◆ **Problems**:
a) Restate the NHL trades text from "But then there’s" up to and including "them at all.", updating it so that "cluttered attic" becomes "dusty basement".
b) Translate this sentence from the NHL trades text into Spanish: "In fact, he hung around for 14 NHL seasons, playing in the 2000 All-Star Game and recording 537 points in 897 career games."
─── Text extract
NHL history is filled with transactions of all shapes and sizes, and in the grand scheme of things most of them end up being fairly meaningless. But several times a season, whether or not we realize it at the time, a team will make a move that reverberates for years or even decades.
Most of those deals are firmly imprinted in fans’ memories. Twenty years later, many Flyers fans can still recite the Eric Lindros trade by heart. The average Habs fan can’t go more than a few hours in their day-to-day lives without being reminded of the Scott Gomez deal. Entire sections of Toronto newspapers were dedicated to daily rehashings of the Phil Kessel–Tyler Seguin trade (at least until it started looking like a good move, at which point it was mysteriously forgotten).
But then there’s the other side of the coin: those trades and transactions that helped alter NHL history but, for whatever reason, have been largely forgotten.
Now, obviously everyone’s mileage will vary a bit here; if you’re a die-hard fan of one of the teams involved, these “forgotten” moves may not be especially forgotten at all. But for many fans, these history-altering deals have been filed away in the cluttered attic of their memory banks — if they’ve ever heard of them at all.
I’m sure there are plenty of examples out there and it would probably take us several posts to even scratch the surface, but here are five to start with:
Maybe Everyone Should Just Stop Trading for Viktor Kozlov
In last week’s post on historically good and bad streaks to start an NHL season, I included a brief mention of the Sharks passing on Chris Pronger in the 1993 draft, trading down instead to take Viktor Kozlov. As more than a few Sharks fans made a point of reminding me, that wasn’t the Sharks’ only Kozlov-related brush with the top of the NHL draft.
First things first: Viktor Kozlov was not a bad player. In fact, he hung around for 14 NHL seasons, playing in the 2000 All-Star Game and recording 537 points in 897 career games. But just 69 of those points came in the parts of four seasons he spent with the Sharks, leading to a young Kozlov being widely labeled a disappointment (and of course, since he is Russian, also an enigma).
──────
─── Information provided
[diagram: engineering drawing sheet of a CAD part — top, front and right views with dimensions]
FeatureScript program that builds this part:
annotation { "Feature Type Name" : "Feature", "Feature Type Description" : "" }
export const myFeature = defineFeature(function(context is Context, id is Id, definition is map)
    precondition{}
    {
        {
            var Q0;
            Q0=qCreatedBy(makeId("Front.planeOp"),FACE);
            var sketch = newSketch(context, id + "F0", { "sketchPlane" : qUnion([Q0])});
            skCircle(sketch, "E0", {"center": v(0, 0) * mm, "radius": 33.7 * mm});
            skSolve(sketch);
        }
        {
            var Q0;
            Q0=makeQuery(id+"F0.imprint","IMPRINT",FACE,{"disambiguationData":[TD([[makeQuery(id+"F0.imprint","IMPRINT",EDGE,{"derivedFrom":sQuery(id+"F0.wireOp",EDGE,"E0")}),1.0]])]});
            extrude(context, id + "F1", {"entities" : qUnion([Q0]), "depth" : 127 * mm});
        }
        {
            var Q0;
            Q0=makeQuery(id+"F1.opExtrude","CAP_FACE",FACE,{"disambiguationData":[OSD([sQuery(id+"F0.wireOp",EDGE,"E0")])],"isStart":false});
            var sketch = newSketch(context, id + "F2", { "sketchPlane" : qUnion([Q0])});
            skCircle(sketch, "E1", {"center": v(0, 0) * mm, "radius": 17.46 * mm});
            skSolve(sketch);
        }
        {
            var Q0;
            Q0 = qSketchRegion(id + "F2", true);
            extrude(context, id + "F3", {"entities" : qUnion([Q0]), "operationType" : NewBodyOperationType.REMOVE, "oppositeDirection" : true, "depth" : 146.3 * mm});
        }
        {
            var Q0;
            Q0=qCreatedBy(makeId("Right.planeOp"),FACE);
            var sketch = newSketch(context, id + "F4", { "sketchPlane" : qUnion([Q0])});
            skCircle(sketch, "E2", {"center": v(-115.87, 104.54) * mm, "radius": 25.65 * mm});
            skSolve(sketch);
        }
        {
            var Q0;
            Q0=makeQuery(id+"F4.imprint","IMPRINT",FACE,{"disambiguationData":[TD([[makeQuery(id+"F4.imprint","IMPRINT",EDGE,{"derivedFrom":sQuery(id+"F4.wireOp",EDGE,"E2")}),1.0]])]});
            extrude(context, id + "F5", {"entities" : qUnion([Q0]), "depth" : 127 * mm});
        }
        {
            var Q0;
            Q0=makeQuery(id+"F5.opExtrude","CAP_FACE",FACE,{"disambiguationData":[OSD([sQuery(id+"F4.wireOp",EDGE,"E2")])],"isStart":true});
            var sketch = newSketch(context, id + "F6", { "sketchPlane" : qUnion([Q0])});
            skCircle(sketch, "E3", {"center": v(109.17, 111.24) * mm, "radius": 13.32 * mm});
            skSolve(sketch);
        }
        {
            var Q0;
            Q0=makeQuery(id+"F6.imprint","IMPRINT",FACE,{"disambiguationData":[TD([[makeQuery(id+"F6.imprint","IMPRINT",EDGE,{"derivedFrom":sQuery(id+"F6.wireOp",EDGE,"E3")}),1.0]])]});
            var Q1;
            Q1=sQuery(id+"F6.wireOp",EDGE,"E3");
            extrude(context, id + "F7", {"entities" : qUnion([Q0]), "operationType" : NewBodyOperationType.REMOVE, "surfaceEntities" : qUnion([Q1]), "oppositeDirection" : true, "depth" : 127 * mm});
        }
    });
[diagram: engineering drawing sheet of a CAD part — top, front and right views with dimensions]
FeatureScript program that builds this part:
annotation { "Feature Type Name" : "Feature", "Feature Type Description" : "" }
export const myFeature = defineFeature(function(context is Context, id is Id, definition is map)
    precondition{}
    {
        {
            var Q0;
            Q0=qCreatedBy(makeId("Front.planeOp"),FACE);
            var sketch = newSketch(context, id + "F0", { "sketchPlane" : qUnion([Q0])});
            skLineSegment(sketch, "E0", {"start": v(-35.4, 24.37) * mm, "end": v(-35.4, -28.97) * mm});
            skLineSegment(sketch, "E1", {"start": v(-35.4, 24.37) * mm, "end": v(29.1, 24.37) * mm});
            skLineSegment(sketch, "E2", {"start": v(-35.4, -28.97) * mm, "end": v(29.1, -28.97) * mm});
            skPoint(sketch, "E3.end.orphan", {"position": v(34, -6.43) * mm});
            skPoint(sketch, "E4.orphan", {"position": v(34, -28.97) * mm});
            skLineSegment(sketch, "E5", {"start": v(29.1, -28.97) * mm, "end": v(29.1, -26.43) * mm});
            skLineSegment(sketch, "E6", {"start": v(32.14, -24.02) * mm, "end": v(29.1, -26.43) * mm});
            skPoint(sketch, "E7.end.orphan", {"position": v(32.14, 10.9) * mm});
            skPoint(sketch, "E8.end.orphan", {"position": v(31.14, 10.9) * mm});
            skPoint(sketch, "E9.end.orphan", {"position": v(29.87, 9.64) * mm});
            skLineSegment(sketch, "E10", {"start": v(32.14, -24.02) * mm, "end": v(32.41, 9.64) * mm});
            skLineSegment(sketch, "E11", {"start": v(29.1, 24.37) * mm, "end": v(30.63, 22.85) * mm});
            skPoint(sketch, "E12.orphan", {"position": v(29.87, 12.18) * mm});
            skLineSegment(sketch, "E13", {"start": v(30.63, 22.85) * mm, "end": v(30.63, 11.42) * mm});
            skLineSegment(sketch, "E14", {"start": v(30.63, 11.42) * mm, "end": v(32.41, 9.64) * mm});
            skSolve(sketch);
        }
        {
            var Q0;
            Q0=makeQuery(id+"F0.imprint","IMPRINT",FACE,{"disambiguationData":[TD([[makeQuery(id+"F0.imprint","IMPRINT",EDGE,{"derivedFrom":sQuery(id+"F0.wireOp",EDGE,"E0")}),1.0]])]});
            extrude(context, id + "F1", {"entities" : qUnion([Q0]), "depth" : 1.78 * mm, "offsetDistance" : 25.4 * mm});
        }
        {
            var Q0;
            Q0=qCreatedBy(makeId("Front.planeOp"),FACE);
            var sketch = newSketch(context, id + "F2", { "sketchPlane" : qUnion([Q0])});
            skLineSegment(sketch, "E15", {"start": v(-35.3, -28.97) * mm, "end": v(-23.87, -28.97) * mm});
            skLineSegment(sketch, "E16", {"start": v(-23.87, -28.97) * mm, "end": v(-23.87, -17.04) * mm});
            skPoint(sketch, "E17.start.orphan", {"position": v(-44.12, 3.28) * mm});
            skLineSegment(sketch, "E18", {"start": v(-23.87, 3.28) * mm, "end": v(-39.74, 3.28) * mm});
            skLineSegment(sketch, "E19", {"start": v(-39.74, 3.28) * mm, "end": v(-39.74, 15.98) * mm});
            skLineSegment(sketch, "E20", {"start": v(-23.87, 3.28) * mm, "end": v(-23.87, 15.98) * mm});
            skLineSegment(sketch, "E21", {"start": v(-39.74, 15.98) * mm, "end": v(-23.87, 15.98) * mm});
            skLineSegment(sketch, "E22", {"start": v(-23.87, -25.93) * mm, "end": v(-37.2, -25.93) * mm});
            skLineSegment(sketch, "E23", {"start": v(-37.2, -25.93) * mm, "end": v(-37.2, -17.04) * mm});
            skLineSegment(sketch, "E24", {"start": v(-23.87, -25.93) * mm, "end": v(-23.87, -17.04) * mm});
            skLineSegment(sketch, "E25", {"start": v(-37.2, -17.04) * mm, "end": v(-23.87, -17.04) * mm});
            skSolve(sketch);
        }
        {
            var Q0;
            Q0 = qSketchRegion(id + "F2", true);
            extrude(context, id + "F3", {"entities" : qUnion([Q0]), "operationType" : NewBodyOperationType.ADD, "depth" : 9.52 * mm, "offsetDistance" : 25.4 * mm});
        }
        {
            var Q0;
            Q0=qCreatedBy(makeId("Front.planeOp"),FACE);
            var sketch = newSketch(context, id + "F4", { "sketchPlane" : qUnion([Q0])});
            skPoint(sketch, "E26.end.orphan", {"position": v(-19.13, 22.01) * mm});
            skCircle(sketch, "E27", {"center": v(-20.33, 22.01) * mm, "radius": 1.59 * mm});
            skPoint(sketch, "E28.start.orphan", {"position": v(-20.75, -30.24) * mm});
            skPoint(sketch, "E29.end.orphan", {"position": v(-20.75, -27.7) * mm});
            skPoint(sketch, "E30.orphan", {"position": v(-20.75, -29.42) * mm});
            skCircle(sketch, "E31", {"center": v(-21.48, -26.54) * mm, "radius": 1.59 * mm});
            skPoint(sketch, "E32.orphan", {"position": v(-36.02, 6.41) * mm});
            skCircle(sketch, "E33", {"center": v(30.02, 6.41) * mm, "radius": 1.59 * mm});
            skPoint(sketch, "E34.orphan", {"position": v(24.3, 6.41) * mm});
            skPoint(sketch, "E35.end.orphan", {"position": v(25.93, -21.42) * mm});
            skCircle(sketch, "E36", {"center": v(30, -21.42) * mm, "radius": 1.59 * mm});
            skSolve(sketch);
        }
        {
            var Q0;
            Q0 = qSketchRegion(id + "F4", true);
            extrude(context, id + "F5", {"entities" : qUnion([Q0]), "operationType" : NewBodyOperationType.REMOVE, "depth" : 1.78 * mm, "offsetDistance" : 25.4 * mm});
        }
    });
──────
◆ **Answers for the exercise**:
a)
But then there’s the other side of the coin: those trades and transactions that helped alter NHL history but, for whatever reason, have been largely forgotten.
Now, obviously everyone’s mileage will vary a bit here; if you’re a die-hard fan of one of the teams involved, these “forgotten” moves may not be especially forgotten at all. But for many fans, these history-altering deals have been filed away in the dusty basement of their memory banks — if they’ve ever heard of them at all.

b) De hecho, se mantuvo durante 14 temporadas en la NHL, en las que jugó el Juego de las Estrellas de 2000 y acumuló 537 puntos en 897 partidos de su carrera.